Background: Systematic search for genes whose gain-of-function by exogenous expression confers an advantage in cell-based selective screenings is a powerful method for unbiased functional exploration of the genome, and has the potential to disclose new targets for cancer therapy. A major limit of this approach resides in the labor-intensive cloning of resistant cells, identification of the integrated genes and validation of their ability to confer a selective advantage. Moreover, the selection has to be drastic and genes conferring a limited advantage are typically missed.

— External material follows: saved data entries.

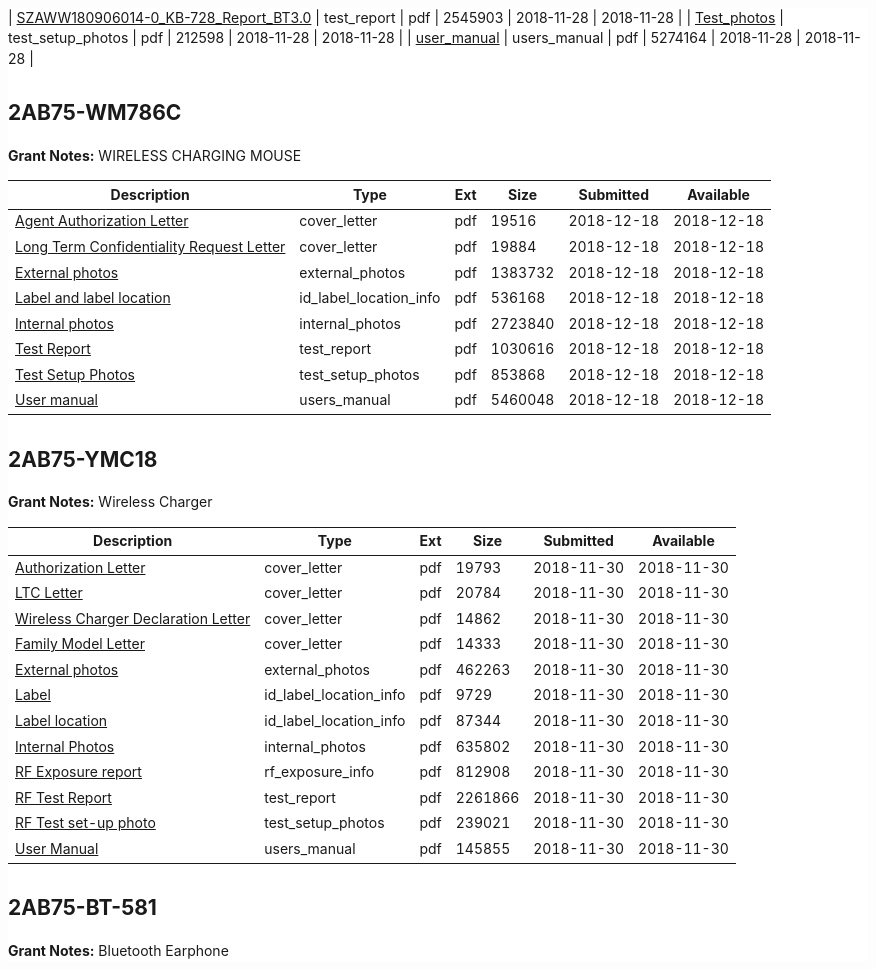 | [SZAWW180906014-0_KB-728_Report_BT3.0](2AB75-KB728/f2602d5d62ab73492f3ebfbfd7a1e482/4088177.pdf) | test_report | pdf | 2545903 | 2018-11-28 | 2018-11-28 |
| [Test_photos](2AB75-KB728/f2602d5d62ab73492f3ebfbfd7a1e482/4088166.pdf) | test_setup_photos | pdf | 212598 | 2018-11-28 | 2018-11-28 |
| [user_manual](2AB75-KB728/f2602d5d62ab73492f3ebfbfd7a1e482/4088169.pdf) | users_manual | pdf | 5274164 | 2018-11-28 | 2018-11-28 |
## 2AB75-WM786C
**Grant Notes:** WIRELESS CHARGING MOUSE

| Description | Type | Ext | Size | Submitted | Available |
| ----------- | ---- | --- | ---- | --------- | --------- |
| [Agent Authorization Letter](2AB75-WM786C/ce822fc4d1dcd55c389542369329347e/4108720.pdf) | cover_letter | pdf | 19516 | 2018-12-18 | 2018-12-18 |
| [Long Term Confidentiality Request Letter](2AB75-WM786C/ce822fc4d1dcd55c389542369329347e/4108725.pdf) | cover_letter | pdf | 19884 | 2018-12-18 | 2018-12-18 |
| [External photos](2AB75-WM786C/ce822fc4d1dcd55c389542369329347e/4108722.pdf) | external_photos | pdf | 1383732 | 2018-12-18 | 2018-12-18 |
| [Label and label location](2AB75-WM786C/ce822fc4d1dcd55c389542369329347e/4108724.pdf) | id_label_location_info | pdf | 536168 | 2018-12-18 | 2018-12-18 |
| [Internal photos](2AB75-WM786C/ce822fc4d1dcd55c389542369329347e/4108723.pdf) | internal_photos | pdf | 2723840 | 2018-12-18 | 2018-12-18 |
| [Test Report](2AB75-WM786C/ce822fc4d1dcd55c389542369329347e/4108728.pdf) | test_report | pdf | 1030616 | 2018-12-18 | 2018-12-18 |
| [Test Setup Photos](2AB75-WM786C/ce822fc4d1dcd55c389542369329347e/4108729.pdf) | test_setup_photos | pdf | 853868 | 2018-12-18 | 2018-12-18 |
| [User manual](2AB75-WM786C/ce822fc4d1dcd55c389542369329347e/4108730.pdf) | users_manual | pdf | 5460048 | 2018-12-18 | 2018-12-18 |
## 2AB75-YMC18
**Grant Notes:** Wireless Charger

| Description | Type | Ext | Size | Submitted | Available |
| ----------- | ---- | --- | ---- | --------- | --------- |
| [Authorization Letter](2AB75-YMC18/ce15a7280cd30c2d78eab9dd0782e98c/4090557.pdf) | cover_letter | pdf | 19793 | 2018-11-30 | 2018-11-30 |
| [LTC Letter](2AB75-YMC18/ce15a7280cd30c2d78eab9dd0782e98c/4090558.pdf) | cover_letter | pdf | 20784 | 2018-11-30 | 2018-11-30 |
| [Wireless Charger Declaration Letter](2AB75-YMC18/ce15a7280cd30c2d78eab9dd0782e98c/4090559.pdf) | cover_letter | pdf | 14862 | 2018-11-30 | 2018-11-30 |
| [Family Model Letter](2AB75-YMC18/ce15a7280cd30c2d78eab9dd0782e98c/4090560.pdf) | cover_letter | pdf | 14333 | 2018-11-30 | 2018-11-30 |
| [External photos](2AB75-YMC18/ce15a7280cd30c2d78eab9dd0782e98c/4090561.pdf) | external_photos | pdf | 462263 | 2018-11-30 | 2018-11-30 |
| [Label](2AB75-YMC18/ce15a7280cd30c2d78eab9dd0782e98c/4090562.pdf) | id_label_location_info | pdf | 9729 | 2018-11-30 | 2018-11-30 |
| [Label location](2AB75-YMC18/ce15a7280cd30c2d78eab9dd0782e98c/4090563.pdf) | id_label_location_info | pdf | 87344 | 2018-11-30 | 2018-11-30 |
| [Internal Photos](2AB75-YMC18/ce15a7280cd30c2d78eab9dd0782e98c/4090564.pdf) | internal_photos | pdf | 635802 | 2018-11-30 | 2018-11-30 |
| [RF Exposure report](2AB75-YMC18/ce15a7280cd30c2d78eab9dd0782e98c/4090566.pdf) | rf_exposure_info | pdf | 812908 | 2018-11-30 | 2018-11-30 |
| [RF Test Report](2AB75-YMC18/ce15a7280cd30c2d78eab9dd0782e98c/4090569.pdf) | test_report | pdf | 2261866 | 2018-11-30 | 2018-11-30 |
| [RF Test set-up photo](2AB75-YMC18/ce15a7280cd30c2d78eab9dd0782e98c/4090570.pdf) | test_setup_photos | pdf | 239021 | 2018-11-30 | 2018-11-30 |
| [User Manual](2AB75-YMC18/ce15a7280cd30c2d78eab9dd0782e98c/4090568.pdf) | users_manual | pdf | 145855 | 2018-11-30 | 2018-11-30 |
## 2AB75-BT-581
**Grant Notes:** Bluetooth Earphone

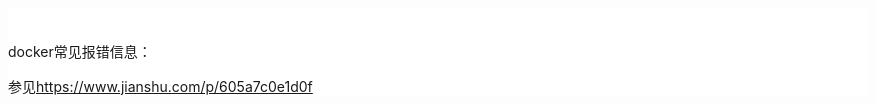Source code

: <p>&nbsp;</p>
<p>docker常见报错信息：</p>
<p>参见<a href="https://www.jianshu.com/p/605a7c0e1d0f">https://www.jianshu.com/p/605a7c0e1d0f</a></p>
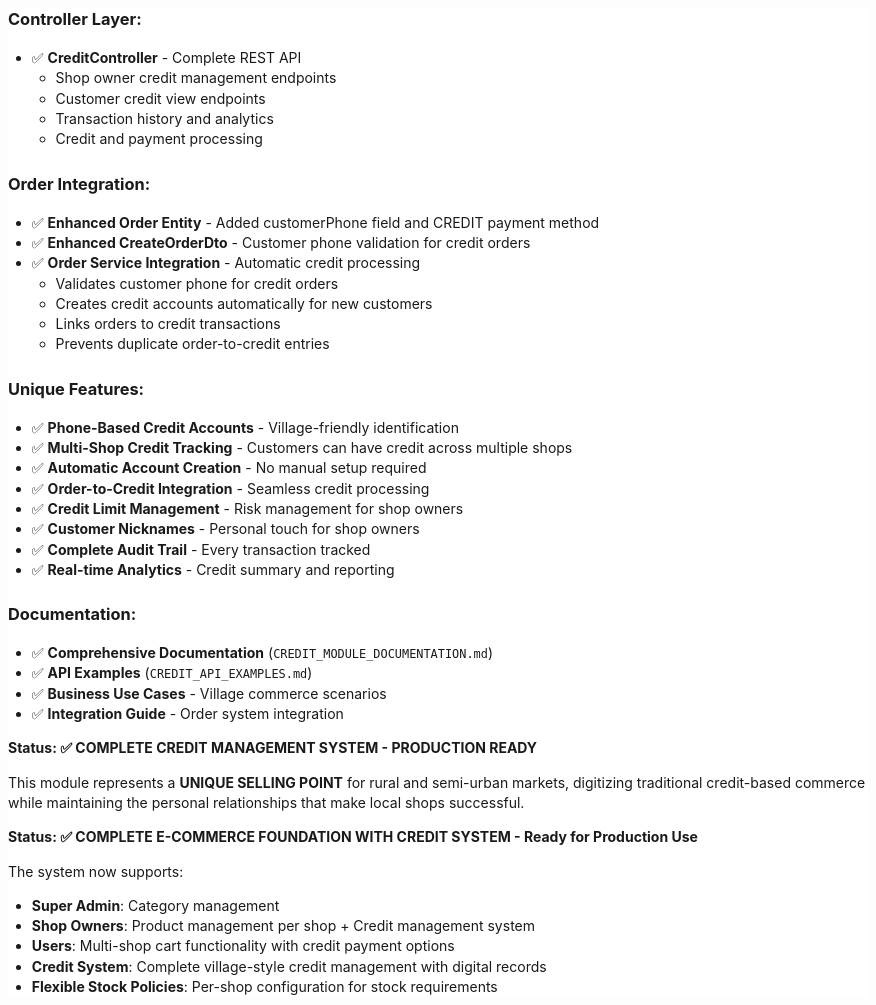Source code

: ### Controller Layer:
- ✅ **CreditController** - Complete REST API
  - Shop owner credit management endpoints
  - Customer credit view endpoints
  - Transaction history and analytics
  - Credit and payment processing

### Order Integration:
- ✅ **Enhanced Order Entity** - Added customerPhone field and CREDIT payment method
- ✅ **Enhanced CreateOrderDto** - Customer phone validation for credit orders
- ✅ **Order Service Integration** - Automatic credit processing
  - Validates customer phone for credit orders
  - Creates credit accounts automatically for new customers
  - Links orders to credit transactions
  - Prevents duplicate order-to-credit entries

### Unique Features:
- ✅ **Phone-Based Credit Accounts** - Village-friendly identification
- ✅ **Multi-Shop Credit Tracking** - Customers can have credit across multiple shops
- ✅ **Automatic Account Creation** - No manual setup required
- ✅ **Order-to-Credit Integration** - Seamless credit processing
- ✅ **Credit Limit Management** - Risk management for shop owners
- ✅ **Customer Nicknames** - Personal touch for shop owners
- ✅ **Complete Audit Trail** - Every transaction tracked
- ✅ **Real-time Analytics** - Credit summary and reporting

### Documentation:
- ✅ **Comprehensive Documentation** (`CREDIT_MODULE_DOCUMENTATION.md`)
- ✅ **API Examples** (`CREDIT_API_EXAMPLES.md`)
- ✅ **Business Use Cases** - Village commerce scenarios
- ✅ **Integration Guide** - Order system integration

**Status: ✅ COMPLETE CREDIT MANAGEMENT SYSTEM - PRODUCTION READY**

This module represents a **UNIQUE SELLING POINT** for rural and semi-urban markets, digitizing traditional credit-based commerce while maintaining the personal relationships that make local shops successful.

**Status: ✅ COMPLETE E-COMMERCE FOUNDATION WITH CREDIT SYSTEM - Ready for Production Use**

The system now supports:
- **Super Admin**: Category management
- **Shop Owners**: Product management per shop + Credit management system
- **Users**: Multi-shop cart functionality with credit payment options
- **Credit System**: Complete village-style credit management with digital records
- **Flexible Stock Policies**: Per-shop configuration for stock requirements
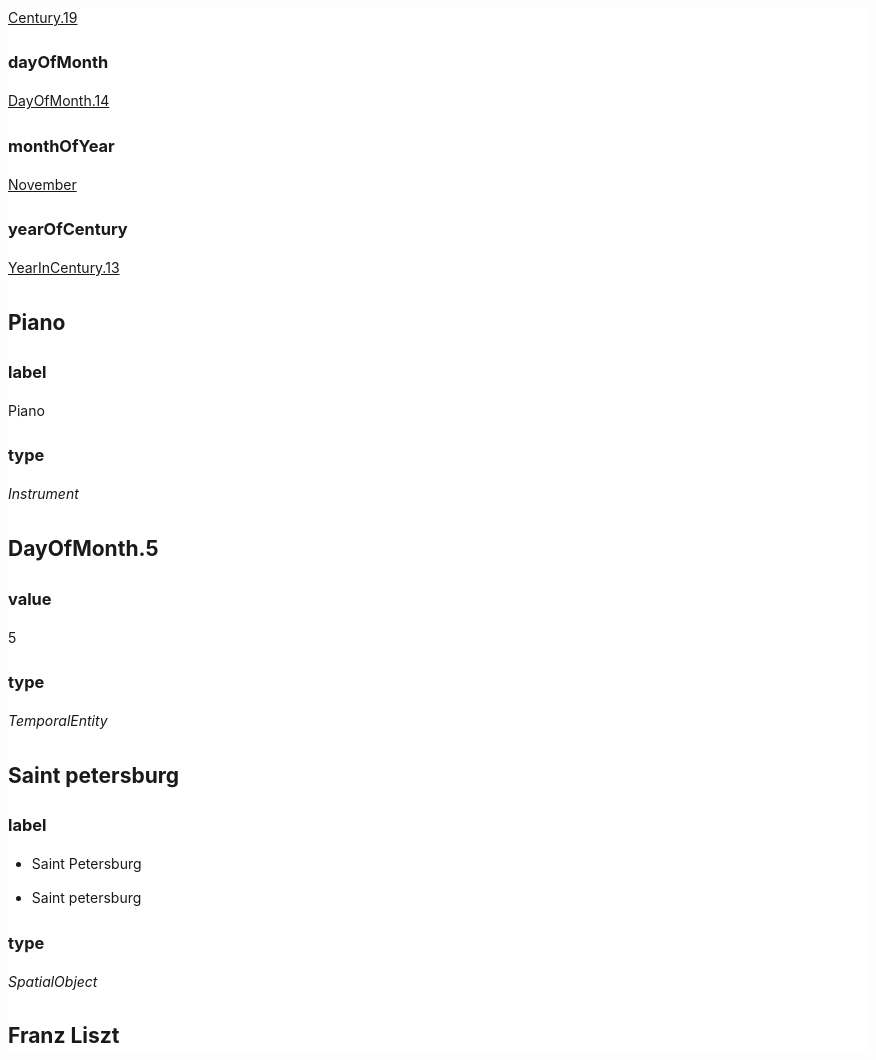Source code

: [Century.19](#Century.19)

### dayOfMonth


[DayOfMonth.14](#DayOfMonth.14)

### monthOfYear


[November](#November)

### yearOfCentury


[YearInCentury.13](#YearInCentury.13)

## Piano

### label


Piano

### type


*Instrument*

## DayOfMonth.5

### value


5

### type


*TemporalEntity*

## Saint petersburg

### label

 - Saint Petersburg

 - Saint petersburg

### type


*SpatialObject*

## Franz Liszt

Results: We developed a new functional screening strategy based on transduction of mammalian cells of a given species with an expression library from another species, followed by one-shot quantitative tracing with DNA microarrays of all library-derived transcripts before and after selection. In this way, exogenous transcripts enriched after selection, and therefore likely to confer resistance, are readily detected. We transduced a retroviral cDNA expression library from mouse testis into human and canine cells, and optimized the use of commercial murine gene expression arrays for species-specific detection of library-derived transcripts. We then conducted a functional screening by growing library-transduced canine MDCK cells in suspension, to enrich for cDNAs conferring anchorage independence. Notably, these cells show partial resistance to loss of anchorage, and the selection can be of limited stringency, compromising approaches based on clonal selection or anyway requiring high stringency. Microarray analysis revealed reproducible enrichment after three weeks of growth on polyhema for seven genes, among which the Hras proto-oncogene and Sox5. When individually transduced into MDCK cells, Sox5 specifically promoted anchorage-independent growth, thereby confirming the validity and specificity of the approach.
Conclusion: The procedure described here brings substantial advantages to the field of expression cloning, being faster, more systematic and more sensitive. Indeed, this strategy allowed identification and validation of genes promoting anchorage-independent growth of epithelial cells under selection conditions not amenable to conventional expression cloning.